Test your dataset for missing data and handle it as needed. Make notes in the form of code comments as to your thought process.

In [None]:
# checking where my null values lie before taking any action.
df.isna().sum()

In [None]:
# The dataset is oddly missing 2018-2019, with only a single record for 2020.
df['Year'].sort_values().unique()

In [None]:
# Finding the mean of the year column to use in filling the null values in that column.
df['Year'].mean().round()

In [None]:
#Filled all null values with the mean of "Year" with 2006 so I can convert to an integer later in the cleaning process. 
df['Year'] = df['Year'].fillna(2006)

In [None]:
# The dataset does not have alot of null values in general. Ive decided to let the null values remain since they will not affect
# the business question being asked. The columns containing these null values may be dropped later.

## Irregular Data

Detect outliers in your dataset and handle them as needed. Use code comments to make notes about your thought process.

In [None]:
# Checking all sales columns to pick out possible outliers through the upper quartile and max.
df[['NA_Sales','EU_Sales','JP_Sales','Other_Sales','Global_Sales']].describe()

In [None]:
# Any sales below 10K are not counted or are rounded. Since the sales are in fractions, .01 will be 10K.

In [None]:
# Created a function to find all the "outliers" in each sales column
def sales_outlier(x):
    up_quart = x.quantile(.75)
    outliers = x.loc[x > up_quart * 1.5].agg('sum').round()
    return outliers

In [None]:
# Counting the "outliers" in the NA_Sales column. 
sales_outlier(df['NA_Sales'])

In [None]:
# Counting the "outliers" in the EU_Sales column.
sales_outlier(df['EU_Sales'])

In [None]:
# Counting the "outliers" in the JP_Sales column.
sales_outlier(df['JP_Sales'])

In [None]:
# Counting the "outliers" in the Other_Sales column.
sales_outlier(df['Other_Sales'])

In [None]:
# Counting the "outliers" in the Global_Sales column.
sales_outlier(df['Global_Sales'])

## Unnecessary Data

Look for the different types of unnecessary data in your dataset and address it as needed. Make sure to use code comments to illustrate your thought process.

In [None]:
# The "publisher" column will not be necessary for the business question being asked, so it will be dropped.
# this will also delete the remaining null values.

In [None]:
df = df.drop('Publisher',axis = 1)
df

## Inconsistent Data

Check for inconsistent data and address any that arises.

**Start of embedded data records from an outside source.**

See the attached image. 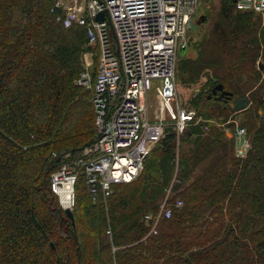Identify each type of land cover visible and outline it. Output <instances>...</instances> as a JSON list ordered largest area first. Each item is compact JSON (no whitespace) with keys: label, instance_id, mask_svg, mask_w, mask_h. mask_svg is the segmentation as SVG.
I'll return each instance as SVG.
<instances>
[{"label":"trees","instance_id":"1","mask_svg":"<svg viewBox=\"0 0 264 264\" xmlns=\"http://www.w3.org/2000/svg\"><path fill=\"white\" fill-rule=\"evenodd\" d=\"M55 1L0 0V264H264V16L221 0L178 50L177 85H200L183 101L200 123L179 140L167 124L140 175L106 199L81 173L73 225L51 177L96 139L93 89L78 84L92 47L85 26L56 20ZM218 84L233 96L209 97ZM237 124L251 142L243 157ZM165 199L172 214L149 234L145 216Z\"/></svg>","mask_w":264,"mask_h":264},{"label":"built area","instance_id":"2","mask_svg":"<svg viewBox=\"0 0 264 264\" xmlns=\"http://www.w3.org/2000/svg\"><path fill=\"white\" fill-rule=\"evenodd\" d=\"M236 8L264 14V0H235ZM200 0H56V20L69 28L85 26L89 45L96 47L99 65L92 79V61L78 84L93 89L96 112V139L65 160L51 177L54 192L63 209L74 210L76 182L81 173L92 193L99 190L105 199L113 186L136 179L152 146L162 137L166 122L175 126L178 140L185 127L200 123L194 108L180 100L177 85V57ZM107 11L104 20L100 12ZM110 20V23H109ZM158 92L153 117L149 92ZM236 149L245 156L251 142L238 124ZM179 182L174 179V182ZM171 190V189H170ZM169 190V192H170ZM182 201H177L181 206ZM167 199L156 217L145 220L149 234L157 232L162 215L170 217Z\"/></svg>","mask_w":264,"mask_h":264},{"label":"rangeland","instance_id":"3","mask_svg":"<svg viewBox=\"0 0 264 264\" xmlns=\"http://www.w3.org/2000/svg\"><path fill=\"white\" fill-rule=\"evenodd\" d=\"M220 5H221V0H200L199 8H198L196 14L194 15V17L191 21V27L189 30L190 32L186 37L187 41L189 39H198L200 36H202L208 30V27L212 21L211 18H212V16H215L219 12ZM262 16H264V14H262ZM204 17H205V19H204ZM263 19L264 18H262V20ZM187 54L189 56H195L196 55L194 49H192V48L188 49ZM96 56L98 58V53H97L96 47H92V49L89 50L84 56L85 69H87V67H88L87 60L90 62L92 61V63H93L91 68H90L91 73H92V79H94L93 73L97 72L98 65H99V58L96 62V59H95ZM261 60L264 61V55L262 56ZM261 60H259V61L261 62ZM260 66L263 67L262 62L260 64ZM199 87H200L199 84H193L191 86H184V85H181L178 81V92H179L180 100L181 101H187L189 99V97L191 95H193V92H196V90H198ZM157 96H158V92H157V90H154V89H152L148 95L150 113H151L152 117H153V113L155 112V109H157L159 106ZM230 119H231V117H230ZM169 123L170 122L167 121L166 125ZM155 144L152 146V148H154L156 146ZM182 145H183V149H187L191 146V142L184 140ZM152 148L150 149V151L152 150ZM167 205H168V203H167ZM150 214L153 215L152 213H150Z\"/></svg>","mask_w":264,"mask_h":264},{"label":"water","instance_id":"4","mask_svg":"<svg viewBox=\"0 0 264 264\" xmlns=\"http://www.w3.org/2000/svg\"><path fill=\"white\" fill-rule=\"evenodd\" d=\"M107 16H108L107 11H103L97 15V19L98 20H104ZM204 19H205V17H204ZM109 23H110V20H109ZM185 48H186V44L181 45V47H180L181 50H184ZM218 92H221L220 96H217ZM213 95H216L217 99H222L223 97H226V99H230L233 96V93L224 89L222 84H218L212 89L211 93L209 94V97H212ZM229 104L233 109H235L236 112H240V111L247 109L250 106V101L248 98L243 97V98L237 99L236 101H230ZM191 134H192L191 129L189 127H185V129L183 131V136L189 137ZM64 212L66 213L68 218L71 219L73 225H75L74 212L71 209H64ZM51 245L53 246V244H51Z\"/></svg>","mask_w":264,"mask_h":264}]
</instances>
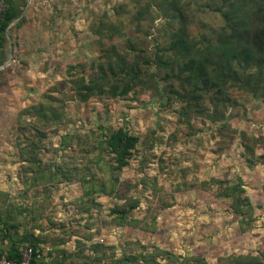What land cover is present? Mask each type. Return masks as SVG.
Listing matches in <instances>:
<instances>
[{
	"label": "rangeland",
	"instance_id": "rangeland-1",
	"mask_svg": "<svg viewBox=\"0 0 264 264\" xmlns=\"http://www.w3.org/2000/svg\"><path fill=\"white\" fill-rule=\"evenodd\" d=\"M160 5L17 2L0 55V255L29 245L32 264L264 263L263 99L233 91L211 121L146 86L87 96L110 46L149 34L151 49ZM117 131L136 139L123 166Z\"/></svg>",
	"mask_w": 264,
	"mask_h": 264
},
{
	"label": "trees",
	"instance_id": "trees-1",
	"mask_svg": "<svg viewBox=\"0 0 264 264\" xmlns=\"http://www.w3.org/2000/svg\"><path fill=\"white\" fill-rule=\"evenodd\" d=\"M18 1L24 0H6L7 7L1 14L0 55L7 43V26L19 13ZM154 2L161 3L167 19L150 35L151 49L143 46L149 34L110 46L107 68L91 75L87 96L106 86L105 91L113 95L146 86L156 100L183 102L211 121L221 120L236 102L233 91L264 100V0ZM207 11L219 15L221 24L213 26L198 20V14ZM194 26L201 31H194ZM168 29L172 31L167 33ZM111 138L109 145L119 164L126 165L136 139L122 131ZM20 250L0 255V259H19ZM33 254L32 248L31 264Z\"/></svg>",
	"mask_w": 264,
	"mask_h": 264
},
{
	"label": "built area",
	"instance_id": "built-area-1",
	"mask_svg": "<svg viewBox=\"0 0 264 264\" xmlns=\"http://www.w3.org/2000/svg\"><path fill=\"white\" fill-rule=\"evenodd\" d=\"M6 7V0H0V17ZM31 257L32 248L29 246H25L20 250L19 259H9L7 257H2L0 259V264H31Z\"/></svg>",
	"mask_w": 264,
	"mask_h": 264
},
{
	"label": "crops",
	"instance_id": "crops-1",
	"mask_svg": "<svg viewBox=\"0 0 264 264\" xmlns=\"http://www.w3.org/2000/svg\"><path fill=\"white\" fill-rule=\"evenodd\" d=\"M15 19H16V18H15ZM15 19H13V20H15ZM13 20H12V21H13ZM12 21L8 24L6 31H7L8 29H10V27L12 26V24H13ZM11 23H12V24H11ZM9 25H10V26H9ZM0 50H1V48H0ZM263 241H264V239H263Z\"/></svg>",
	"mask_w": 264,
	"mask_h": 264
},
{
	"label": "water",
	"instance_id": "water-1",
	"mask_svg": "<svg viewBox=\"0 0 264 264\" xmlns=\"http://www.w3.org/2000/svg\"><path fill=\"white\" fill-rule=\"evenodd\" d=\"M14 21H15V20H14ZM12 23H13V21H12ZM12 23H11V24H12ZM9 26H10V25H9Z\"/></svg>",
	"mask_w": 264,
	"mask_h": 264
}]
</instances>
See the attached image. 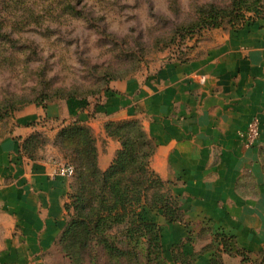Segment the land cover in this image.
I'll return each mask as SVG.
<instances>
[{"label": "crops", "instance_id": "1", "mask_svg": "<svg viewBox=\"0 0 264 264\" xmlns=\"http://www.w3.org/2000/svg\"><path fill=\"white\" fill-rule=\"evenodd\" d=\"M126 119L140 120L153 140L150 167L170 183L190 224L169 223L159 211L144 213L161 227L168 264H183L173 257L181 243L179 253L190 264H210L221 248L217 233L234 238V252L248 253L247 260L224 253L223 264H264V20L210 31L189 62L170 61L152 73L114 81L96 101L22 110L0 139V264H70L58 247L68 220L69 178L57 174L62 154L49 142L32 160L21 142L36 130L54 137L65 124H85L105 171L121 145L104 125ZM252 122L259 136L248 145ZM202 229L207 233L200 238Z\"/></svg>", "mask_w": 264, "mask_h": 264}, {"label": "rangeland", "instance_id": "2", "mask_svg": "<svg viewBox=\"0 0 264 264\" xmlns=\"http://www.w3.org/2000/svg\"><path fill=\"white\" fill-rule=\"evenodd\" d=\"M261 1L259 12L264 16ZM230 3L82 0L71 9L61 0H0V19L33 22L10 35L12 43L0 42L6 59L0 65V115H5L6 108H16L0 121V139L36 99H44V104L70 96L96 101L112 82L152 73L199 46L210 32L194 28L199 10L226 9ZM247 17L256 16L249 13ZM61 157L64 164H71ZM97 254L94 260L85 254V264H107L99 250Z\"/></svg>", "mask_w": 264, "mask_h": 264}, {"label": "trees", "instance_id": "3", "mask_svg": "<svg viewBox=\"0 0 264 264\" xmlns=\"http://www.w3.org/2000/svg\"><path fill=\"white\" fill-rule=\"evenodd\" d=\"M61 1L67 2L73 9L74 2L82 0ZM261 2L231 0L226 9L203 7L199 10L200 19L194 28L198 31L222 29L224 32L243 29L247 24L264 20L259 12ZM249 13L256 17H247ZM5 18L0 19V42L3 46L12 43L10 35L14 32L33 25L32 21L11 22ZM197 47L186 50L174 60L189 62ZM5 64L6 59L0 52V65ZM66 100L88 99L70 96ZM34 103L37 106L47 105L42 98L36 99ZM15 110L6 108L2 111L5 115H0V121L8 118ZM104 129L108 137L121 145L105 171L98 166L97 140L92 129L85 124H65L54 137L46 131L36 130L21 142V151L32 160L38 159L42 152L44 154L48 143L53 142L64 159L74 167V173L69 178L68 201L65 204L68 220L58 239L59 251L70 264H85V254L94 260L98 250L100 256L106 258L107 264H168L164 257L161 227L147 220L144 212L159 211L169 223H181L187 227L190 224L186 222L170 183L164 182L150 167L155 144L138 119L108 121ZM262 169L264 173V155ZM206 233L207 230L202 229L198 237L203 238ZM192 236L190 232L186 240L188 243L192 242ZM214 240L219 242L221 248L210 264H223L224 253L248 259L246 251L234 252L232 236L217 233ZM183 246L181 243L174 247L173 257L177 262L190 264L192 260L182 258L179 253ZM213 248V245H209L206 249Z\"/></svg>", "mask_w": 264, "mask_h": 264}, {"label": "built area", "instance_id": "4", "mask_svg": "<svg viewBox=\"0 0 264 264\" xmlns=\"http://www.w3.org/2000/svg\"><path fill=\"white\" fill-rule=\"evenodd\" d=\"M259 136V127L257 122H252L248 126L247 133L245 135V139L248 145H251ZM74 173V167L69 164L62 165L59 170L57 171V174L70 178Z\"/></svg>", "mask_w": 264, "mask_h": 264}]
</instances>
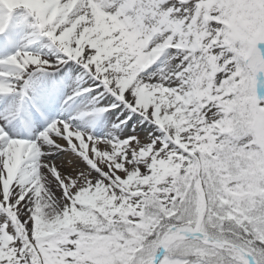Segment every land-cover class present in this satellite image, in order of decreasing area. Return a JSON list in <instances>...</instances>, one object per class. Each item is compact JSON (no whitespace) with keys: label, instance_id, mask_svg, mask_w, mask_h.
<instances>
[{"label":"snow or ice","instance_id":"snow-or-ice-1","mask_svg":"<svg viewBox=\"0 0 264 264\" xmlns=\"http://www.w3.org/2000/svg\"><path fill=\"white\" fill-rule=\"evenodd\" d=\"M0 264H264V0H0Z\"/></svg>","mask_w":264,"mask_h":264}]
</instances>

As always, use code comments to illustrate your thought process.

In [None]:
# Checking for correct datatype for each column. 
df.dtypes

In [None]:
# I decided to convert the "Year" column to an integer to be more uniform. I will use the mean of the "Year" column to fill in the
# null values so I can convert from a float to an integer.
df['Year'].describe()

In [None]:
# Converted the "Year" column to an integer dtype to be more uniform. 
df['Year'] = df['Year'].astype(int)

In [None]:
# checking the data types here I can verify that the column is now an integer.
df.dtypes
df

In [None]:
# Checking the "Genre" column for any inconsistent genre names. 
df['Genre'].unique()

In [None]:
# Checking the "Platform" column for any inconsistent console names.
df['Platform'].unique()

In [None]:
# confirming data has no nulls and is properly cleaned before creating new csv.
df.isna().sum()
df

In [None]:
# Creating a new csv called "cleaned_vgsales" to use for task 4.
df.to_csv('cleaned_vgsales')

In [None]:
# reading the csv and producing a sample to make sure everything works as it should.
cleaned_df = pd.read_csv(r'cleaned_vgsales')
cleaned_df.sample(20)

In [None]:
# double checking that there is no nulls left after cleaning. 
cleaned_df.isna().sum()

## Summarize Your Results

Make note of your answers to the following questions.

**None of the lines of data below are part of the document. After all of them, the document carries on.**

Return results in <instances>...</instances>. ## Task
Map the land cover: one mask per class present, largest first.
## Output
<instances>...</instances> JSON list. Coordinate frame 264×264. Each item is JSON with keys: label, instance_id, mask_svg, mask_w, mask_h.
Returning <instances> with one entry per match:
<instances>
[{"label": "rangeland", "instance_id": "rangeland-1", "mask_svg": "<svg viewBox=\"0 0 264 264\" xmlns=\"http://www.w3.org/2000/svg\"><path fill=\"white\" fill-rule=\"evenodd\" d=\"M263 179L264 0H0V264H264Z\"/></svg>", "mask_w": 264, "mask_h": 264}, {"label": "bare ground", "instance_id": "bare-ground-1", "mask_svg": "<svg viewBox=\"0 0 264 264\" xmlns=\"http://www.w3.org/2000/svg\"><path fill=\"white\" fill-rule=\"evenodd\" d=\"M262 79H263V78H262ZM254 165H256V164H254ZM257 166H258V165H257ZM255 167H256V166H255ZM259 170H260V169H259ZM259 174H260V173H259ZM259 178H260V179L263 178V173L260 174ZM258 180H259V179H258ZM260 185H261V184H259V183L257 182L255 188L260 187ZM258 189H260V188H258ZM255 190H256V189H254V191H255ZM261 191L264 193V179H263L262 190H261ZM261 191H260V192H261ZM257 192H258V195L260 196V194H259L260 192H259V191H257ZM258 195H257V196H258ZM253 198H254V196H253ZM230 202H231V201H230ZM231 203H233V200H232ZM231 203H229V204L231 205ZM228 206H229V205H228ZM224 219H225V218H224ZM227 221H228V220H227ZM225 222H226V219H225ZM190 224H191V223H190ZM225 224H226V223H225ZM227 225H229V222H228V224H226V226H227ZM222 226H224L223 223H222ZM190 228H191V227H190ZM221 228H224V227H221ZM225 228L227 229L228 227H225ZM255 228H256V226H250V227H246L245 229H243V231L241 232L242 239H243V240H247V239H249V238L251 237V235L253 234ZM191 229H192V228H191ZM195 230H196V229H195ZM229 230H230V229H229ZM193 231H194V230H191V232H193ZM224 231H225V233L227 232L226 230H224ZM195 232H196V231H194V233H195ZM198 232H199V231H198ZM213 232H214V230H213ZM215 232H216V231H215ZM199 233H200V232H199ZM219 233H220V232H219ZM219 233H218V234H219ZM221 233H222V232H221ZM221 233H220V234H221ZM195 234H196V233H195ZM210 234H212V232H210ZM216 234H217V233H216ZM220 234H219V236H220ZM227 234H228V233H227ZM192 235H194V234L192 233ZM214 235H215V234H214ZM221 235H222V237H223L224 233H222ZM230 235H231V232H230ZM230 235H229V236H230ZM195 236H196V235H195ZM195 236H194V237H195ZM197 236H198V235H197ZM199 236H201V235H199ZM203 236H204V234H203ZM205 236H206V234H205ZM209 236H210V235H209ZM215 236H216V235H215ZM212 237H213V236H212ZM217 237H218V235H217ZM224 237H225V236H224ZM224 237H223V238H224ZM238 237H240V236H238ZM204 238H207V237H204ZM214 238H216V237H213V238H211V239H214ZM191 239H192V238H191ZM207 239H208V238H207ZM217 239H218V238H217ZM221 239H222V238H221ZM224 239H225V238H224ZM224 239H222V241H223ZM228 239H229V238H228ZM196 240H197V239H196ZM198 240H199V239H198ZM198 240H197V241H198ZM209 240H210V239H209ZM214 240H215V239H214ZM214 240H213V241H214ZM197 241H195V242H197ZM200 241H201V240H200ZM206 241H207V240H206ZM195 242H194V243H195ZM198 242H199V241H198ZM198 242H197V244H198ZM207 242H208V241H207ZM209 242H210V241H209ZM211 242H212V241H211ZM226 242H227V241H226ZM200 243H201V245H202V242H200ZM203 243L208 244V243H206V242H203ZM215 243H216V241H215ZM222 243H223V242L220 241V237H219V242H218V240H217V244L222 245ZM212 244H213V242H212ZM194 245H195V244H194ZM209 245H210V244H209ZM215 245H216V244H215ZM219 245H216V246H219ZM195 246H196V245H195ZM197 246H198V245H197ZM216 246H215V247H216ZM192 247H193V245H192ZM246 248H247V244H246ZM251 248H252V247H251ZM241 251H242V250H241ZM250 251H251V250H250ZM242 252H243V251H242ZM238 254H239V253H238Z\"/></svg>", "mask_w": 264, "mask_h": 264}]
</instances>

1. Did you find all four types of dirty data in your dataset?
A. No, I found 3 different types of dirty data however my outliers will need be be included in the dataset since they're mostly highly popular games.
2. Did the process of cleaning your data give you new insights into your dataset?
A. Yes, It really showed how many games dont break through the market and retain small amounts of sales.
3. Is there anything you would like to make note of when it comes to manipulating the data and making visualizations?
A. Yes, I think it would be very useful to convert the fractional sales into whole dollars to make it easier to read and understand.